Ruthie v. idioms

Yesterday’s One Big Happy has Ruthie coping with idiomaticity:

The whole idiom here is (be) out of sorts (with two somewhat different senses), and Ruthie understands something of its meaning as a whole, but she’s also trying to understand it as to some extent compositional, with the parts out of and a noun sorts (whatever that refers to). There are several possible senses for out of; the one Ruthie’s fixed on is an opposite of in (but there’s at least one other sense she might have gone for).

NOAD2 gives two senses for out of sorts:

slightly unwell: feeling nauseous and generally out of sorts

in low spirits; irritable: the trying events of the day had put him out of sorts

What Ruthie’s grandfather intended by saying she was out of sorts, and what Ruthie understood him as saying, seems to have been the ‘in low spirits’ sense. However, Ruthie is now in good spirits, great high spiirits in fact.
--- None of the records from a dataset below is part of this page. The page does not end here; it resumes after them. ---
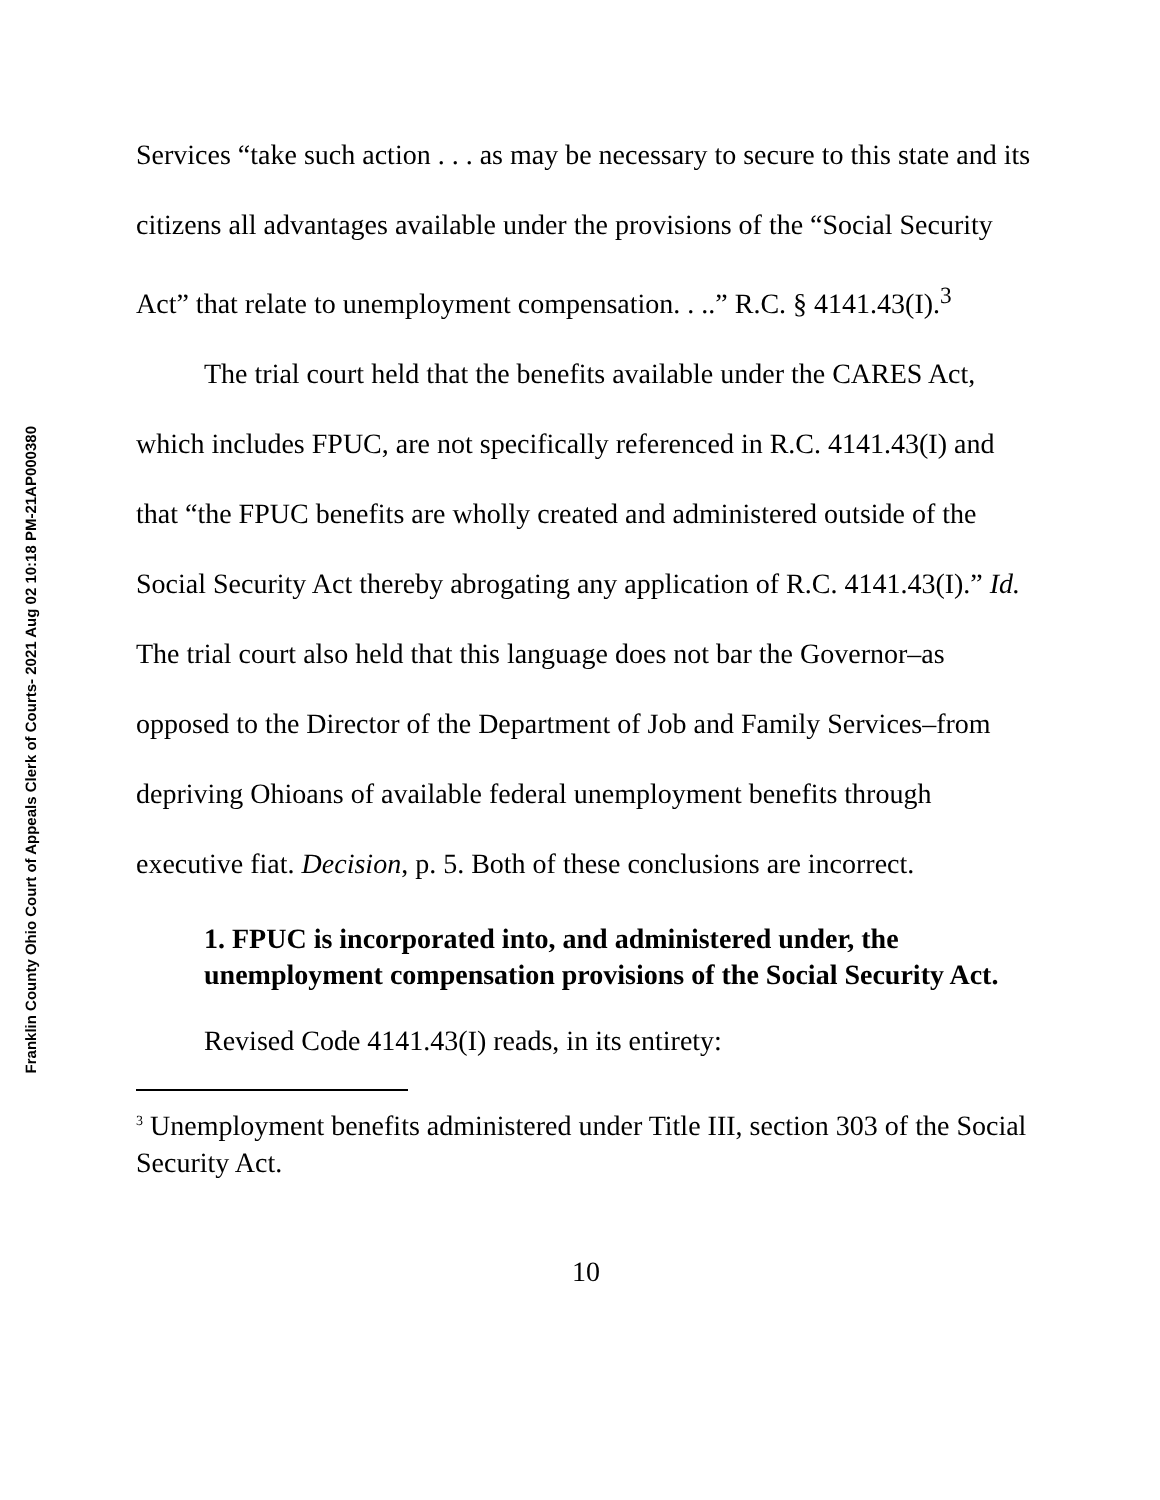Franklin County Ohio Court of Appeals Clerk of Courts- 2021 Aug 02 10:18 PM-21AP000380
Services “take such action . . . as may be necessary to secure to this state and its citizens all advantages available under the provisions of the “Social Security Act” that relate to unemployment compensation. . ..” R.C. § 4141.43(I).<sup>3</sup>
The trial court held that the benefits available under the CARES Act, which includes FPUC, are not specifically referenced in R.C. 4141.43(I) and that “the FPUC benefits are wholly created and administered outside of the Social Security Act thereby abrogating any application of R.C. 4141.43(I).” Id. The trial court also held that this language does not bar the Governor–as opposed to the Director of the Department of Job and Family Services–from depriving Ohioans of available federal unemployment benefits through executive fiat. Decision, p. 5. Both of these conclusions are incorrect.
1. FPUC is incorporated into, and administered under, the unemployment compensation provisions of the Social Security Act.
Revised Code 4141.43(I) reads, in its entirety:
<sup>3</sup> Unemployment benefits administered under Title III, section 303 of the Social Security Act.
10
Ruthie understood the out of in out of sorts to be, roughly, not in (with the further nuance that being in is the expected state). Saying that someone is out of the office is saying that they’re not (now) in the office, though they would be expected to be in the office, implicating that they were in the office earlier (and will be back in the office in the future). Similarly, saying that someone is walking around the house out of their clothes is saying that they’re not (now) in their clothes (that is, not wearing them), though they would be expected to be in their clothes, implicating that they were wearing their clothes earlier, and that they’ll put their clothes back on in the future. Notice Ruthie’s back in the last panel.

Another possible out of would have been this one from NOAD2:

out of not having  [more accurately: no longer having] (a particular thing): they had run out of cash

(Or simply: They were out of cash. They had cash before, but don’t have it now.)

If Ruthie had gotten this interpretation, she wouldn’t have said ” I‘m back in ’em” in the last panel, but rather “I have ’em back/again”.

But where, you ask, does out of sorts come from? Michael Quinion looked at the question in a 4/8/00 column on his World Wide Words site, where he had to chop his way through two initially plausible but indefensible origin stories:

Q: From Ron Vaughn: Where does the expression out of sorts come from? What are sorts in this context? My wife accuses me of this malady and I know what she means, but I don’t know why I know.

A: English idioms are often extremely puzzling and their origins are notoriously difficult to track down. So people invent all kinds of yarns to make sense of them.

The most common story about this phrase refers to the printer’s word sorts for the individual metal characters in his boxes of type, so called because they have been arranged, each into its own compartment, with all of one kind together. It would obviously be a substantial inconvenience if a printer were to run out of a sort during composition. The problem with this story is that the figurative expression out of sorts is recorded much earlier than the printers’ term; the first recorded use of it for printers’ type in the big Oxford English Dictionary is from as late as 1784, from Benjamin Franklin: “The founts, too, must be very scanty, or strangely out of sorts”. It would seem he was attaching an already well-known idiom to the printer’s trade, not the other way around.

A second idea is that it has something to do with playing cards. A pack that hasn’t been shuffled is said to be out of sort and not suitable for playing with. The problem with this is that the OED doesn’t give any example of its being used in this connection, which it surely would if the expression had been common.

The Latin original of our word sort was applied to a piece of wood that was used for drawing lots. Later, still in Latin, it developed into the idea of one’s fate, fortune or condition. This was the first meaning of sort in English, in the thirteenth century. It survived until shortly after Shakespeare’s time, until about the point that out of sorts is first found. But sort soon evolved another meaning in English that related to rank, order, or class. It was used to describe people, especially their qualities or standing. There were once phrases such as of sort that implied high quality or rank. Others that we still use today, such as of your own sort, the right sort, or of all sorts, evolved out of the same idea.

It would seem out of sorts developed from this idea of quality (lack of it in this case), perhaps influenced by the other meaning of fate or one’s lot in life, so implying that fortune wasn’t smiling on one, or that all wasn’t well.

Note that there’s still some speculation here, but it’s speculation based on known pieces of history.